谢青筠侧坐在床沿,小心的将男人搂住,轻轻的,有节奏感的拍着他的后背。
嗓音柔得如同与情人呢喃:
“别怕,别怕,姐姐的乖小狗儿……”
谢长林的伤势很重,虽然服用过疗伤丹药,但鬼气对修士的腐蚀,让他的伤势难以好转。
如果说谢长林的生机是一棵树,现在这棵树大部分被鬼气包围灼烧,一片枯黄的模样。
再不治疗,恐有性命之忧!
当务之急是拔除他身上的鬼气,让他的身体恢复中高阶修士应有的自愈能力。
谢青筠闭目,将手轻轻的按在男人的肩上,清凉如水的灵力化作万千缕,朝他全身各处涌去。
一路上对凶戾的饿狼拳打脚踢,解救被围困的乖狗狗,顺便撸了撸它们的头。
“快回去吧,这里交给我。”
她的灵力无声的安抚着谢长林的灵力,谢长林的灵力在她面前依然乖得像狗狗,随便她蹂躏。
听了她的劝慰,担心得一步三回头。
“快去快去。
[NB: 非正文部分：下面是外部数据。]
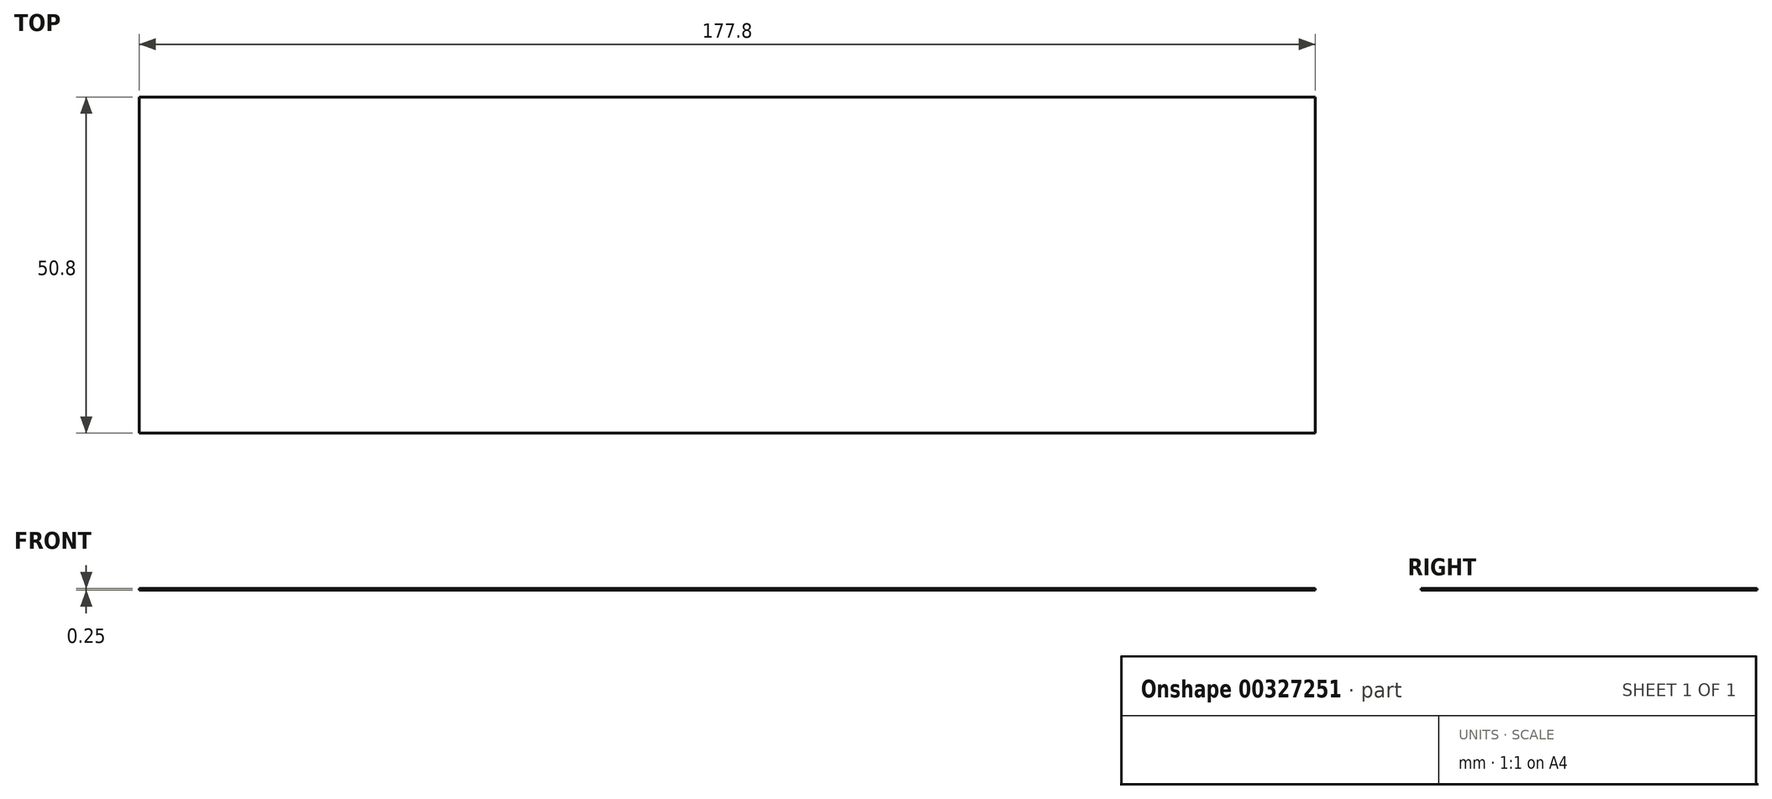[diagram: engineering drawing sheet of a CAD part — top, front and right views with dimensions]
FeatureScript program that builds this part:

”
直到听到她的催促,才重新涌入灵脉,进行周天运转。
等小狗儿的灵力离开后,她徒手撕恶狼,将鬼气所蕴含的能量净化,以天女散花的方式挥洒开。
金色的光点如萤火虫一样,附着在被鬼气烧得血肉模糊的地方,慢慢修补起来。
越来越多的灵力脱离战局,一部分按照心法进行周天运转,吸纳空气中的灵气补足气海,修复身体,另一部分涌向小腹。
谢长林只觉浑身的痛轻了许多,蜷缩绷紧的身体,隐约有舒展的迹象。
“小狗儿,你神魂上的鬼气,我需要放神识进来。”
男人嗓音几近消失,嘶哑得只剩呼吸声。
“姐姐,你进来吧。”
他环抱着谢青筠的腰,整个人还有些呆,只是习惯性的答应,根本没注意到对方说的什么。
忽然间,一种直达神魂的颤栗感让他大脑一片空白,那种远高于肉体的愉悦感,令他险些昏死过去。
姐姐太温柔了,她的神识与她一样温柔,如泉水一样轻轻将他的神魂包裹,将鬼气隔绝。
她如从天而降的神明,将孤立无援的他打横抱起,带着他从群狼环伺中拼杀出去。
他激动得颤栗,激动得浑身乏力,眼里心里,只有姐姐的身影。
不是修士的神识或神魂太敏感,而是谢长林对谢青筠太敏感。
对于喜欢的人,哪怕是牵个手都令人高兴得发抖,遑论更私密的神魂上的接触。
现实中的谢长林,紧搂着谢青筠的腰,发出无意识的低吟,红肿的双眼迷离带泪,一副任君采撷的娇弱样。
等鬼气除尽,男人已经昏睡过去,白皙的脖颈布满了晶莹的汗珠,呼吸出的气都是灼热的。
谢青筠给他喂了温补的灵药,施了两次净尘术,又探了探他的脉后,将他安置在床榻上。
掖好被子,一切等他醒来再说。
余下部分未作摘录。